Make a verbatim copy of the entries below; pictures stay out.

═══ Data for analysis ═══

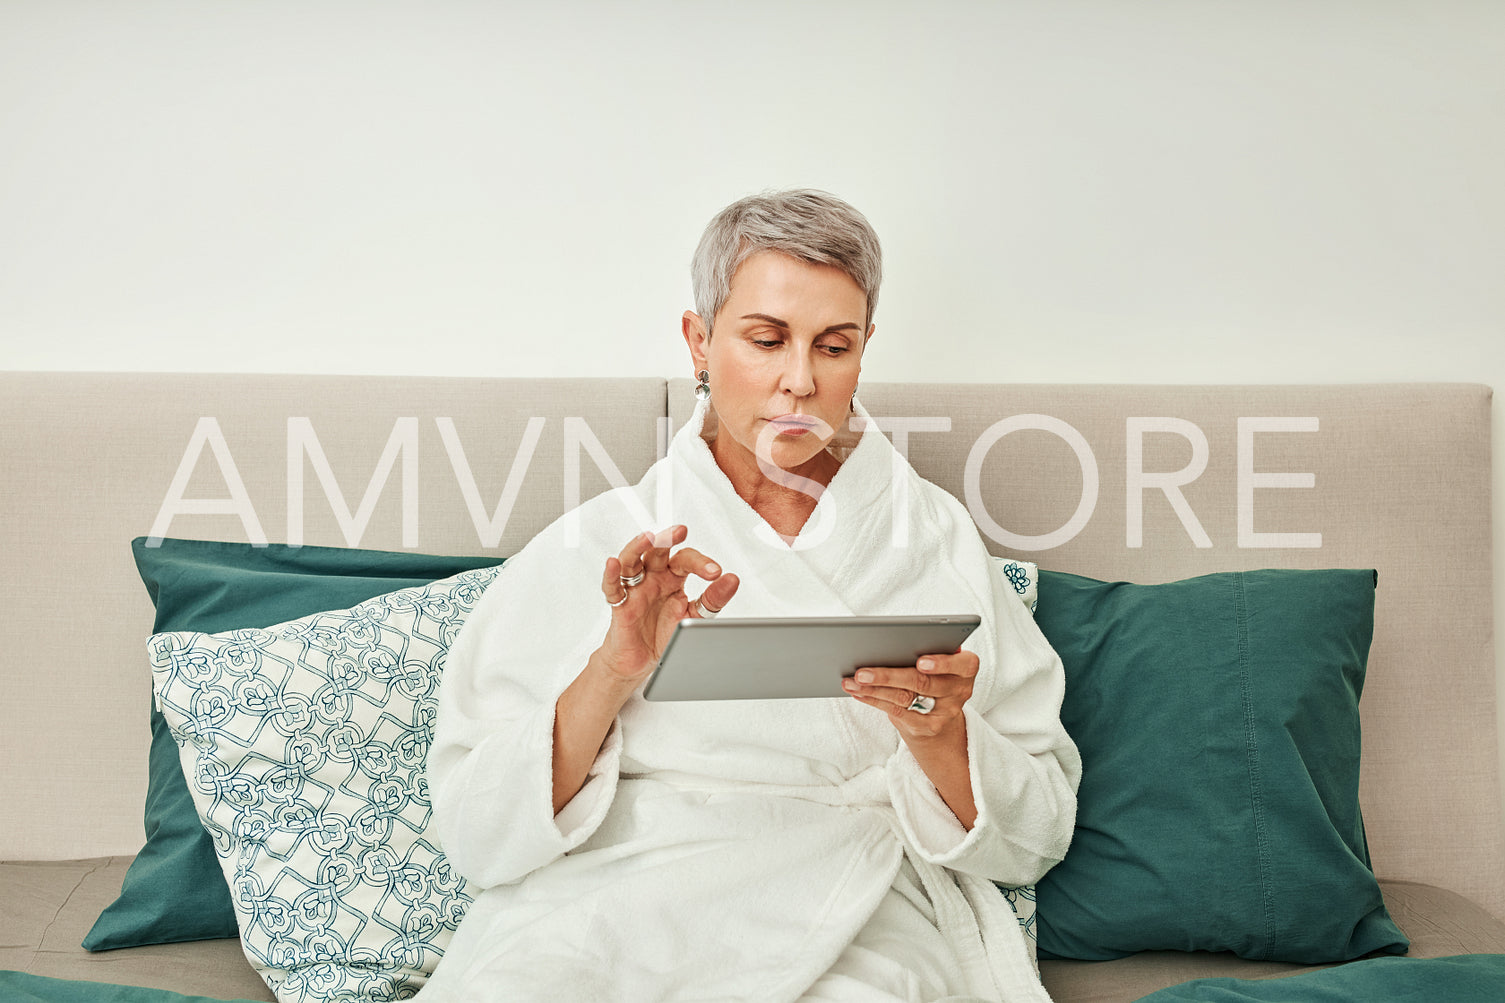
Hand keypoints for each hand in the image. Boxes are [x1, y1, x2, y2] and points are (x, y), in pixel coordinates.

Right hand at [595, 525, 738, 683]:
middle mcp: (652, 577)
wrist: (641, 661)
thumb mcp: (694, 615)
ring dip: (638, 546)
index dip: (701, 563)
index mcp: (672, 576)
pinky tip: (613, 563)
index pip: (685, 559)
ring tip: (649, 538)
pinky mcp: (619, 604)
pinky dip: (611, 575)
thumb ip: (713, 599)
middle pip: (658, 550)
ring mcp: (634, 588)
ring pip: (631, 560)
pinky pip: (612, 586)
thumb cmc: (664, 633)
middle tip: (681, 531)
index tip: (716, 573)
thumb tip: (733, 580)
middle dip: (668, 538)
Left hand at [841, 649, 978, 741]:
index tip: (920, 661)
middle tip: (862, 671)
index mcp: (966, 668)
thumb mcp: (942, 662)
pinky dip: (874, 699)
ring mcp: (944, 712)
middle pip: (922, 683)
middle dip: (889, 676)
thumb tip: (891, 641)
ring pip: (905, 698)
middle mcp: (959, 691)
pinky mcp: (927, 727)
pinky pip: (897, 712)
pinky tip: (858, 691)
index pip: (961, 664)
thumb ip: (929, 648)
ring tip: (853, 680)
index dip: (942, 663)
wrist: (943, 718)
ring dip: (874, 688)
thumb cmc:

═══

Output for this exercise:
Hand keypoints for each hand in the image. Boxes are [x1, y1, x2, y2] and points are (x, y), in pixel coordinates.

Right hand at [595, 525, 738, 683]:
middle mcp: (652, 577)
wrist: (641, 661)
thumb mcp: (694, 615)
ring dip: (638, 546)
index dip: (701, 563)
index mcp: (672, 576)
pinky tip: (613, 563)
index pip: (685, 559)
ring tip: (649, 538)
pinky mcp: (619, 604)
pinky dip: (611, 575)
thumb ip: (713, 599)
middle pip: (658, 550)
ring mcp: (634, 588)
ring pip: (631, 560)
pinky pip: (612, 586)
thumb cmc: (664, 633)
middle tip: (681, 531)
index tip: (716, 573)
thumb tip: (733, 580)
middle dip: (668, 538)
Left hand at [841, 649, 978, 741]:
index tip: (920, 661)
middle tip: (862, 671)
index mcp: (966, 668)
thumb mcp: (942, 662)
pinky dip: (874, 699)
ring mcp: (944, 712)
middle pip: (922, 683)
middle dip: (889, 676)
thumb tip: (891, 641)
ring pip: (905, 698)
middle mcp: (959, 691)
pinky mcp: (927, 727)
pinky pip: (897, 712)
pinky tip: (858, 691)
index pip: (961, 664)
thumb ip: (929, 648)
ring tip: (853, 680)
index dip: (942, 663)
wrist: (943, 718)
ring dip: (874, 688)
thumb cmc:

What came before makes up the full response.